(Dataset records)
*****

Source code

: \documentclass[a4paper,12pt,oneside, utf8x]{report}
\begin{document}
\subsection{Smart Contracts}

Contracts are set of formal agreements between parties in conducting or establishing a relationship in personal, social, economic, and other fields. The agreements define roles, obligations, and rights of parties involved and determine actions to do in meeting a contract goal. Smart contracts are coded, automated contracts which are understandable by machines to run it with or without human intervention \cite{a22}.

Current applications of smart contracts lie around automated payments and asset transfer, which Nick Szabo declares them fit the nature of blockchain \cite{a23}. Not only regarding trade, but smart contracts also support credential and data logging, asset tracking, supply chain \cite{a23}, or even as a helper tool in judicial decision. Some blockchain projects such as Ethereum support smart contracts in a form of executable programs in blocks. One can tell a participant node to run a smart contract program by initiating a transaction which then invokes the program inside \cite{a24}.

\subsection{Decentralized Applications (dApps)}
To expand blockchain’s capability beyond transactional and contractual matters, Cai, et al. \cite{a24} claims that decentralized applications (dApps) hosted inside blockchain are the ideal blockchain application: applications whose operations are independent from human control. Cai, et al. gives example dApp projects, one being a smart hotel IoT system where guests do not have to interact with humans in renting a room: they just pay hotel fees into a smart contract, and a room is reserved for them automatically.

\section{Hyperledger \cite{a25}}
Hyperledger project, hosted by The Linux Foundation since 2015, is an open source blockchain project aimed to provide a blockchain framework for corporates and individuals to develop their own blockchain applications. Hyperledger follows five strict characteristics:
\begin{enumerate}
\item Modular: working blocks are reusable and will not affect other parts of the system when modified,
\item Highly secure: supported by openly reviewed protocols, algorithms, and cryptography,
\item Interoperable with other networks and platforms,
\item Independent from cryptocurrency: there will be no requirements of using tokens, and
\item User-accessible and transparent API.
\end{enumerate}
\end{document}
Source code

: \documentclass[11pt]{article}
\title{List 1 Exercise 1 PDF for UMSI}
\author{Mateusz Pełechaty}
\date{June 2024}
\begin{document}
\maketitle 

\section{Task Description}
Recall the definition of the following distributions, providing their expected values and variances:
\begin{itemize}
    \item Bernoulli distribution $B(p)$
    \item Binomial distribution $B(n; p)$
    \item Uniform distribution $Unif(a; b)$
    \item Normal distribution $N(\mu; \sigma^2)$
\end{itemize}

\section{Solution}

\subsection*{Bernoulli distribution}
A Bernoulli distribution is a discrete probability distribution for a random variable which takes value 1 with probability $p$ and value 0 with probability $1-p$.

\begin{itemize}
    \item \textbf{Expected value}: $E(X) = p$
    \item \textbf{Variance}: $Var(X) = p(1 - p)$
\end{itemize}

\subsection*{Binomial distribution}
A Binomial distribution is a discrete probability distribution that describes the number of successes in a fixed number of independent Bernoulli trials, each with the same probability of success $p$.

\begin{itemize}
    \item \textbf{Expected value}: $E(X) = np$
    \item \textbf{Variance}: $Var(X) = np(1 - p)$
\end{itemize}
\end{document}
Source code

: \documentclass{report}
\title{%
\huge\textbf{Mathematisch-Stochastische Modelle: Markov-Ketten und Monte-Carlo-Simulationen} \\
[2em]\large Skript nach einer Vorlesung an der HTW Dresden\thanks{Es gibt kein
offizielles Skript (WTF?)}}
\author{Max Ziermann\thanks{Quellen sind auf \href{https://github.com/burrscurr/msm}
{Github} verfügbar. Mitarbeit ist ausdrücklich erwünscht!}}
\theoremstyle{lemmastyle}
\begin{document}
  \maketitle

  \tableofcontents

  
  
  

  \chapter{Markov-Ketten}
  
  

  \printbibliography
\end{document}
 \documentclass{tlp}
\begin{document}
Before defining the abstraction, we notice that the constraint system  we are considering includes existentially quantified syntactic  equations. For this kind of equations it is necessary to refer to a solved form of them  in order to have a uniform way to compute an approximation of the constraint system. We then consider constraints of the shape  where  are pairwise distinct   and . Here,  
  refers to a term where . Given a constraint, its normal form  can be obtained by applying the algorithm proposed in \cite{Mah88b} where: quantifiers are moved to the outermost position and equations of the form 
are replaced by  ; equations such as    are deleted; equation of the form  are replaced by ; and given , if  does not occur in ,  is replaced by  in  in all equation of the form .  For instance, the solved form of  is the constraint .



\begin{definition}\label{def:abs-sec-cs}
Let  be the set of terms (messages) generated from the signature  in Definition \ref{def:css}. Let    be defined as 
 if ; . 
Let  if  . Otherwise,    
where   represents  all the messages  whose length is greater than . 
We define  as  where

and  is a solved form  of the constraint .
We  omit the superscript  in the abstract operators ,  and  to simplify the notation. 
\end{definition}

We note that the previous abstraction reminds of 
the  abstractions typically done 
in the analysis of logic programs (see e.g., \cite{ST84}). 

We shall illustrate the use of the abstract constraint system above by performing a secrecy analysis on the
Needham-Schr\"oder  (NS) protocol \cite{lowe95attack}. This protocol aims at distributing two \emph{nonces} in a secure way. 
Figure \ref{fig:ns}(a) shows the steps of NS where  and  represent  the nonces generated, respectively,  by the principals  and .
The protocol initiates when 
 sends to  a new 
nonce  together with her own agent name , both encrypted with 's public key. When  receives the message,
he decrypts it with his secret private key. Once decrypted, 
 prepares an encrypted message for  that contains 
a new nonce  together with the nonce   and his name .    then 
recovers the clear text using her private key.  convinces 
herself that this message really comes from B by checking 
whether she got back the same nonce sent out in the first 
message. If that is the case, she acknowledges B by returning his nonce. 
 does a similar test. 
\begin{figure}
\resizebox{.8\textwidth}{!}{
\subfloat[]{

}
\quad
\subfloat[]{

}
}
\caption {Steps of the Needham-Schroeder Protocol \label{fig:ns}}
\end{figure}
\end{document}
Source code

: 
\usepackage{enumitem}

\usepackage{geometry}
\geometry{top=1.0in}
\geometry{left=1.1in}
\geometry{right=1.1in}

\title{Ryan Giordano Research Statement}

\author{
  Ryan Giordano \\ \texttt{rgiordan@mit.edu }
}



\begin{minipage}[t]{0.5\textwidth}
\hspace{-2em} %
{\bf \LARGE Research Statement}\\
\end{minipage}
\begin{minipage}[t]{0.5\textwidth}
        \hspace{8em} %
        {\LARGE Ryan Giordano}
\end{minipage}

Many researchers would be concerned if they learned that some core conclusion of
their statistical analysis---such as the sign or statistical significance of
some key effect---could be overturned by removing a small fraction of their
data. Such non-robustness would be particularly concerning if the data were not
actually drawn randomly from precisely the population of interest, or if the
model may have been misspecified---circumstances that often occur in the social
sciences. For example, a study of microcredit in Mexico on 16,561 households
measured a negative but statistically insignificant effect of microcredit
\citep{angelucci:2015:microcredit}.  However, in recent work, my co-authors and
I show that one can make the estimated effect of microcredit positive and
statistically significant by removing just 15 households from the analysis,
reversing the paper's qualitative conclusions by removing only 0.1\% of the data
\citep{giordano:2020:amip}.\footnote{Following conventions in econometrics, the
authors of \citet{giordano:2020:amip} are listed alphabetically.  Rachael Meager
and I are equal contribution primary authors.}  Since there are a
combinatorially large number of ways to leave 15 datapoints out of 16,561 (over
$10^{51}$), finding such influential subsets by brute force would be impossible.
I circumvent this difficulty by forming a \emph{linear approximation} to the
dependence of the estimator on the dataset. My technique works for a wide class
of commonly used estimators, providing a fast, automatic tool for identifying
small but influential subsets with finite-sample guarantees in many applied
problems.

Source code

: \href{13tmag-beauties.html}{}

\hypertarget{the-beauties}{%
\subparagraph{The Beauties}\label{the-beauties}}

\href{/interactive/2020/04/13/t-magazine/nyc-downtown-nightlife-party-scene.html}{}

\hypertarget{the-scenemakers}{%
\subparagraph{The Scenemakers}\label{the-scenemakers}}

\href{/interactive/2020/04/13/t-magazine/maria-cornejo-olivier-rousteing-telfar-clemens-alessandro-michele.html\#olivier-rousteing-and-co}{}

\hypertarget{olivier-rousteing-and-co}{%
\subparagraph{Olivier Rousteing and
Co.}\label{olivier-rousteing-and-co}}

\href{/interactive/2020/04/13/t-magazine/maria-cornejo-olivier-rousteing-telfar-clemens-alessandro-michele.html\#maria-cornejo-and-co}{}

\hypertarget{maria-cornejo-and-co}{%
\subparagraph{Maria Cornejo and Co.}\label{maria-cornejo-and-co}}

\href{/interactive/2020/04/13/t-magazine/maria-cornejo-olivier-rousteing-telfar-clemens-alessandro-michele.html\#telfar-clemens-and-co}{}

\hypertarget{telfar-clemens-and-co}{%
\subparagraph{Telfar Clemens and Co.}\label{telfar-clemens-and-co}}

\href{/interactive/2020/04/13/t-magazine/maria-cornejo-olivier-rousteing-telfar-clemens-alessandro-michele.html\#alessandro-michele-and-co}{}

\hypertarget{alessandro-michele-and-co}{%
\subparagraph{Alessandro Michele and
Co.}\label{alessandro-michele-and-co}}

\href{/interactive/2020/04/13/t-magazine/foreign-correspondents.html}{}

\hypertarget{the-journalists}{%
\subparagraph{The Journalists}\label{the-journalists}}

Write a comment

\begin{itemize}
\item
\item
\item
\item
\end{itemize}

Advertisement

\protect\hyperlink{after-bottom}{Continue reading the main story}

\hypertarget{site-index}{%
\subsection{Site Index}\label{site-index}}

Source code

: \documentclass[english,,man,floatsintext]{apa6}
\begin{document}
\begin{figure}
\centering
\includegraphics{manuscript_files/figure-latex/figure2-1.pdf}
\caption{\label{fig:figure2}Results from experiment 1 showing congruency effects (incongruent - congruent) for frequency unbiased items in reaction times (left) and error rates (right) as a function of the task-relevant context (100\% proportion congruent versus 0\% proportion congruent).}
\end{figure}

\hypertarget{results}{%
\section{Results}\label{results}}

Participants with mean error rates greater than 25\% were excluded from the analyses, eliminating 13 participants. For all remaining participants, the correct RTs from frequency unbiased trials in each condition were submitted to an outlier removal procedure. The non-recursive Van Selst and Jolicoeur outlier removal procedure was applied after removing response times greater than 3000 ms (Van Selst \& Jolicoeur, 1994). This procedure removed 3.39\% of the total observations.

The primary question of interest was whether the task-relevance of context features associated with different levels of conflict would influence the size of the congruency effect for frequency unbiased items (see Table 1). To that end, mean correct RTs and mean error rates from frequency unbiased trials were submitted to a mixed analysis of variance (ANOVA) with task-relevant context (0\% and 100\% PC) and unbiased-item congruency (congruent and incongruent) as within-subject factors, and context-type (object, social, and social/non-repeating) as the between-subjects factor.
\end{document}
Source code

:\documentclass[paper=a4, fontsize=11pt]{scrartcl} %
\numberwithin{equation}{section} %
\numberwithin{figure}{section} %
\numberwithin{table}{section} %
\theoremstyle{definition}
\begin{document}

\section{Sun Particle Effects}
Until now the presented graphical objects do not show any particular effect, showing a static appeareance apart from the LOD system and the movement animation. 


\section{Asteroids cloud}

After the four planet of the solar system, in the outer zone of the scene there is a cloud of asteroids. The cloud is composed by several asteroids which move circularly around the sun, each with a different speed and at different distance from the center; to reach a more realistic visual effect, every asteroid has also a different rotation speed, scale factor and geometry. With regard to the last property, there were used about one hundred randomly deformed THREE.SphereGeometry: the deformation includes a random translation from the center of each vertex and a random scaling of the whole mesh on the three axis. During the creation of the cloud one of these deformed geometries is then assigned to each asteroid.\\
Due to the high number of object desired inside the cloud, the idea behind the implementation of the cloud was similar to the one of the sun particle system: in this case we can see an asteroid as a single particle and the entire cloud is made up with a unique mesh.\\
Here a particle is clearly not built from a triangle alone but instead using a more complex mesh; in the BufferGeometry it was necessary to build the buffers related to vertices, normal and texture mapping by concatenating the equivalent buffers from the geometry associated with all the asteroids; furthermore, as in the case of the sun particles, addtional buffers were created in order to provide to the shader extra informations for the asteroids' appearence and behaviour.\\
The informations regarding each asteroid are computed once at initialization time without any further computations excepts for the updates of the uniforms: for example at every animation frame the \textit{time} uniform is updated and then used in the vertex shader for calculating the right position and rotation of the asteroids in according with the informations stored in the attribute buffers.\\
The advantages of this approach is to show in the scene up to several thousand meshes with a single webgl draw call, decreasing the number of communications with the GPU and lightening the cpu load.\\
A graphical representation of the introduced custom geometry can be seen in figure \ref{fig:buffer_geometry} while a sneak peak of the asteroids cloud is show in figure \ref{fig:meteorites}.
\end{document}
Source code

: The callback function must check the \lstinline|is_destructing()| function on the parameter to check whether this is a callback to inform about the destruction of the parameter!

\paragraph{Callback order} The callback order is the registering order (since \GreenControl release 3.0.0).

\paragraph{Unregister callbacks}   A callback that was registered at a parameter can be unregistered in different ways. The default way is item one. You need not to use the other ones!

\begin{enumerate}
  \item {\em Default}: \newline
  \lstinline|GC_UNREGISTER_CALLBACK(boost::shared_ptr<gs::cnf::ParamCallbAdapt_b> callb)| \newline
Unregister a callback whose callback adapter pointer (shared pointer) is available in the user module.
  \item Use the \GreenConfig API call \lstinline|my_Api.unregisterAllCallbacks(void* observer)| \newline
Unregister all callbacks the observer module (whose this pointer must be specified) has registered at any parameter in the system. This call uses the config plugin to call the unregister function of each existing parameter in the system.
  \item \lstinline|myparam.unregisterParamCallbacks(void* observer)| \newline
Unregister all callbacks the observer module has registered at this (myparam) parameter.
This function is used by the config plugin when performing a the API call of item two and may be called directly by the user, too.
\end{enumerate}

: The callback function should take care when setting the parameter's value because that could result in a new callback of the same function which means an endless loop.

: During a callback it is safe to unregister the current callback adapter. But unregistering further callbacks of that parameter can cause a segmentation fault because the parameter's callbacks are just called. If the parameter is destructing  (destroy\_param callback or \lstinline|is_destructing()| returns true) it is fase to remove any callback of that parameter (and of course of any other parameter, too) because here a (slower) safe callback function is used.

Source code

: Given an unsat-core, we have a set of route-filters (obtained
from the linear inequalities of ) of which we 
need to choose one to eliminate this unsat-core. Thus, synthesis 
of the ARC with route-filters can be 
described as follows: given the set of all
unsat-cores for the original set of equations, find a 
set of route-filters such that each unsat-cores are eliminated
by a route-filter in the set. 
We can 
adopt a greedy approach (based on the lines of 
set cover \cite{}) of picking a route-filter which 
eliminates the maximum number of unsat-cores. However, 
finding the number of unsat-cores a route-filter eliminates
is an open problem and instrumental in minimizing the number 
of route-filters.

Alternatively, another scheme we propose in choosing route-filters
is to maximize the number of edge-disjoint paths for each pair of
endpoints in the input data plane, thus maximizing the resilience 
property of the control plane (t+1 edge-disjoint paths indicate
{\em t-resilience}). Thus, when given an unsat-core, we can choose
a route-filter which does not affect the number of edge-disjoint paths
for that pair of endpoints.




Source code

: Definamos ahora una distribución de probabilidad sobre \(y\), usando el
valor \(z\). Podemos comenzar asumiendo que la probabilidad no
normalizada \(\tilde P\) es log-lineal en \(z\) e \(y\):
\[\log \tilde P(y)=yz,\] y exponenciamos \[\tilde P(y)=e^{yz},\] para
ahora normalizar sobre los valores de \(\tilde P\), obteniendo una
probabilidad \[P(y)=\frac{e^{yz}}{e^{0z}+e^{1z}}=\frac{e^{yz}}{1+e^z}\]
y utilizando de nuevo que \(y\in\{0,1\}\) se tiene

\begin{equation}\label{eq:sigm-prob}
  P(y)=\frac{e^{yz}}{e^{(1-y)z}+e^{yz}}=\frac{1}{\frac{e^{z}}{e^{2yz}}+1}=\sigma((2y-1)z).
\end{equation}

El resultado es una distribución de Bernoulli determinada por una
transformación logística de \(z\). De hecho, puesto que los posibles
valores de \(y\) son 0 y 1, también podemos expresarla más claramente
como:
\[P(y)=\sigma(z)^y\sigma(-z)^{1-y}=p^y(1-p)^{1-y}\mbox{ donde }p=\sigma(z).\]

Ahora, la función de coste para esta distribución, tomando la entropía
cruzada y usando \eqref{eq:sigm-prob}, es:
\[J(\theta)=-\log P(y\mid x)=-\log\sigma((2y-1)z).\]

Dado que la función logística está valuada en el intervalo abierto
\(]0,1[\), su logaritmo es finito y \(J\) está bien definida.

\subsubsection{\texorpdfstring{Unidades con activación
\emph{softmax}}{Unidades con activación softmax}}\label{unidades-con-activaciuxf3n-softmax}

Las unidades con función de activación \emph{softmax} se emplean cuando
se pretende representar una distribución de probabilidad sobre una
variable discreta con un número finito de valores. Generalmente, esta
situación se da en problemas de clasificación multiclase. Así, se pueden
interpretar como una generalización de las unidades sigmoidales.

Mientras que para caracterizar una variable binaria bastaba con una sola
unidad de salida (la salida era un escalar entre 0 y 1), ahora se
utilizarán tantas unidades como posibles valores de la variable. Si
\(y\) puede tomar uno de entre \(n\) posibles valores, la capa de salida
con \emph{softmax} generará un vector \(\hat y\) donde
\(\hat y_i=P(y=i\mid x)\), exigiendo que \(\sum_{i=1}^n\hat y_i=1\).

*****

_EXERCISE PROMPT:_ All lines in the entries above that hold the word "graphical" need to be copied.

_WRITTEN RESPONSE:_
Until now the presented graphical objects do not show any particular effect, showing a static appeareance apart from the LOD system and the movement animation. 
A graphical representation of the introduced custom geometry can be seen in figure \ref{fig:buffer_geometry} while a sneak peak of the asteroids cloud is show in figure \ref{fig:meteorites}.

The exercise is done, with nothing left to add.